China is holding elections for people's representatives at the county and township levels. The difference this time is that the usual practice of the communist government recommending candidates has been challenged, and some independent candidates and human rights activists are actively running for elections. However, analysts say these independent candidates, instead of receiving election funds, have been suppressed.
According to the regulations of the Standing Committee of the Tenth People's Congress of China, the election season for town and county representatives in mainland China started on July 1, 2006 and will end on Dec. 31, 2007.
Prominent Human Rights Activists Run in Elections
According to a report in Asia Weekly , one distinction of the ongoing campaigns is that the authority of local governments to nominate and control candidates has been challenged, and a group of rights advocates who have acted for years through unofficial channels as the voice of the people, have stepped forward and are actively involved in elections. This independent group now wants to speak for the people on a formal platform—China's parliament.
Lu Banglie, who was detained by authorities for getting involved in human rights advocacy in Taishi Village, Fanyu City, Guangdong Province; Zou Tao of Shenzhen City, who once led a campaign to boycott high real estate prices; and college teacher Xu Zhiyong of Beijing University of Postal Communication, who was picked as one of the Men of the Year 2005 by Asia Weekly , have either signed up to run or expressed an intention to run in the elections.
Paving the Way for a 'New and Broader Path?'
Mr. Hu Ping, editor-in-chief of Beijing Spring and a famous political commentator, said in an interview, “I think it's quite significant that so many human rights advocates stepped forward to participate in local elections. Although the people's representative at the county and township levels is a low-ranking position and the role he can play is limited, too, it is still a meaningful step forward. If everyone sticks to this practice, it may lead to a new and broader path.”

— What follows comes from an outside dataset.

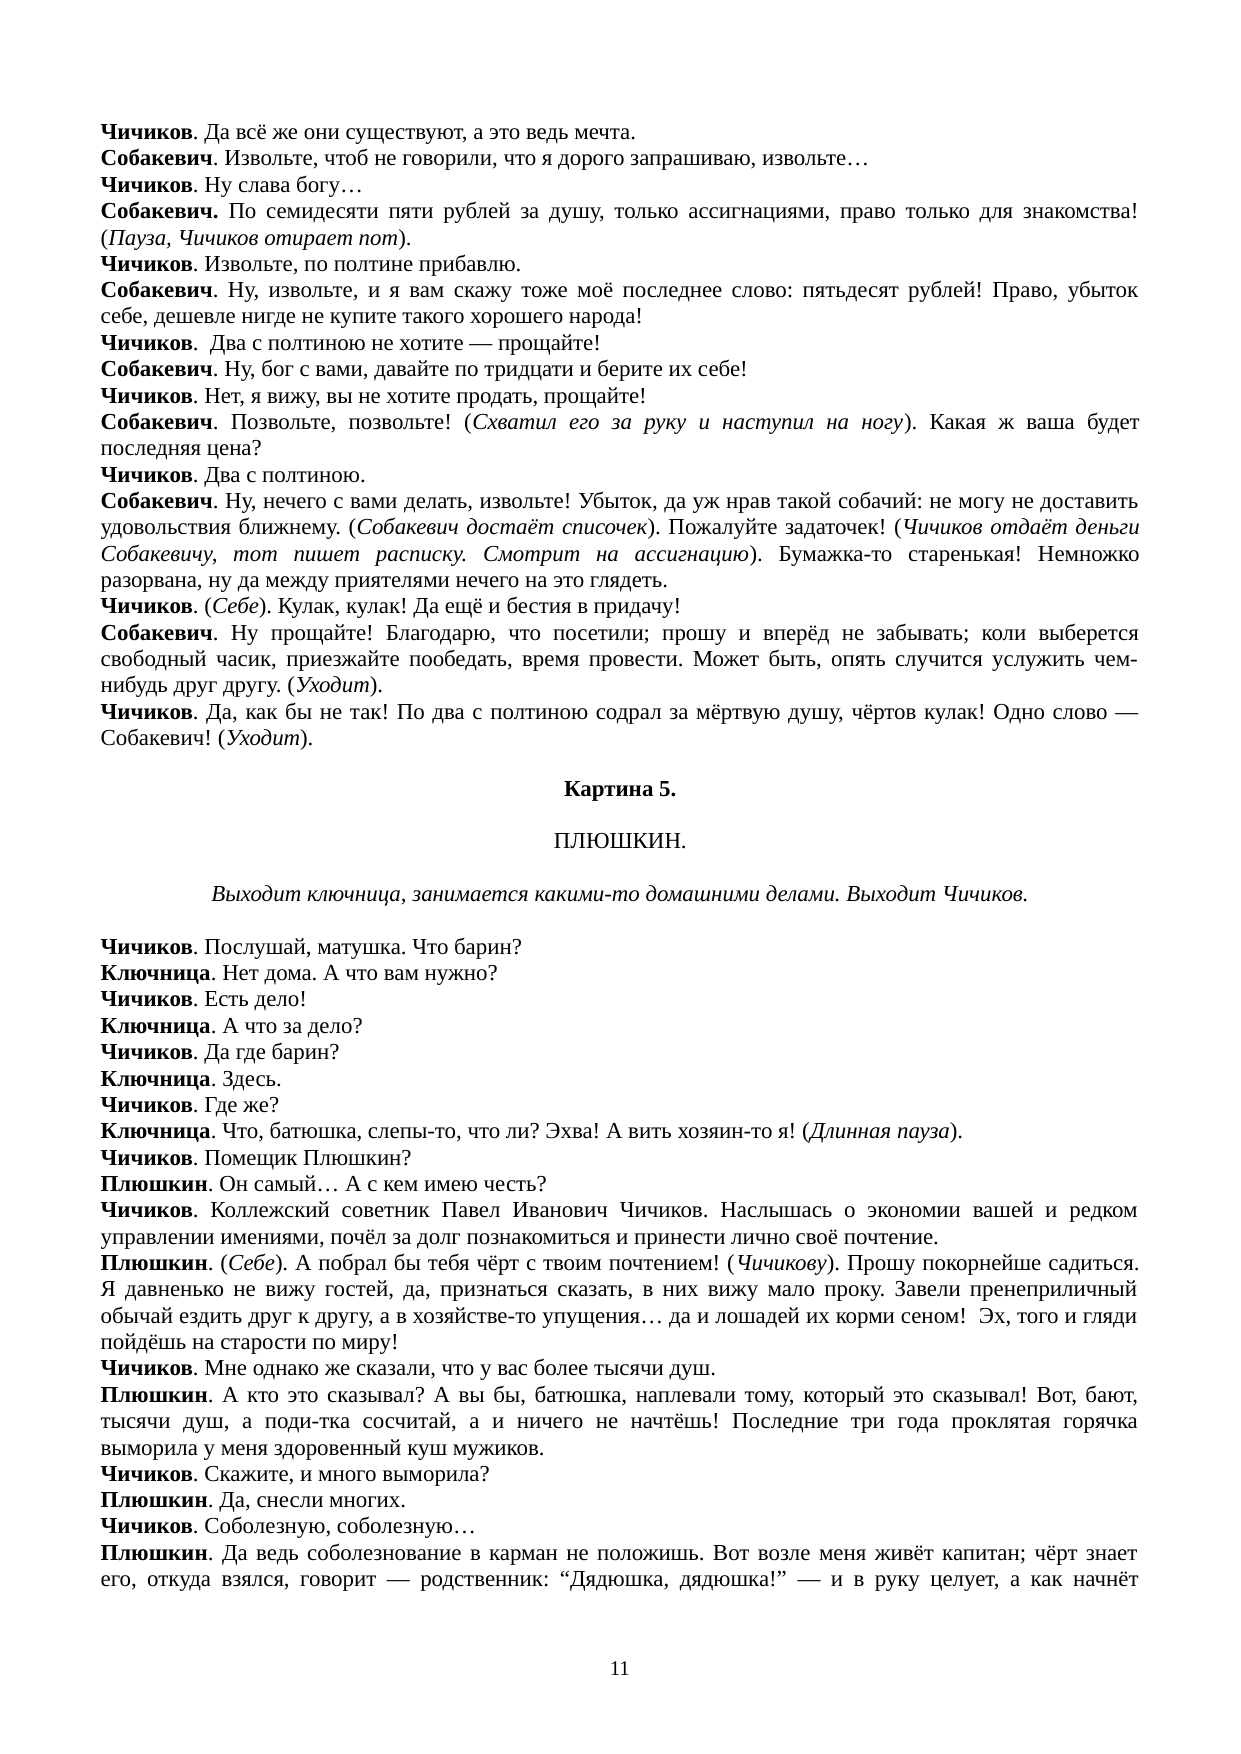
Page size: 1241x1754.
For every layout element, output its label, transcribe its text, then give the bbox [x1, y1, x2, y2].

text ПЛЮШКИН. [100, 827, 1140, 854]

Some Candidates Are Warned and Fired by Authorities
But the article in Asia Weekly pointed out that the challenges these independent candidates face do not come from constituents; rather, they come from the local governments and communist organizations. These candidates do not have the backing of the governments or communist organizations, so they have no access to resources from election funds, and some of them have received warnings from their employers or have even been fired from their government jobs. Mr. Hu Ping, however, holds that this is something that should be expected.
“That is because the authorities find it hard to accuse you of anything simply on account of your participation in elections as an independent candidate,” Mr. Hu explained. “When they can't do anything about it in the open, they resort to tricks in the dark. Besides, they have full control over the nominations and election resources, so independent candidates face far more daunting challenges. As a result of the obstacles authorities have placed in the way of independent candidates, many people, mainly voters, waver and give up hope.”
Few Independent Candidates
Approximately 500 non-government-sponsored candidates have signed up for elections. Prominent human rights activist Guo Feixiong believes there are too few independent candidates in view of the one billion voters in China. “Moreover, most of these candidates, non-aligned, have not associated themselves closely with intellectuals and civil groups, so they don't have much chance of winning the elections,” Guo said.
“The small number of independent candidates shows the result of tight control and manipulation by the government over the elections,” Mr. Hu Ping commented. “In spite of that, their participation is commendable.
“As everyone knows, the elections are manipulated by the authorities. Besides, local elections such as these can play a very limited political role. That is why most people are callous and indifferent toward them. They are not going to take them too seriously. An overall favorable climate is lacking. Under these circumstances, not many people will step forward.”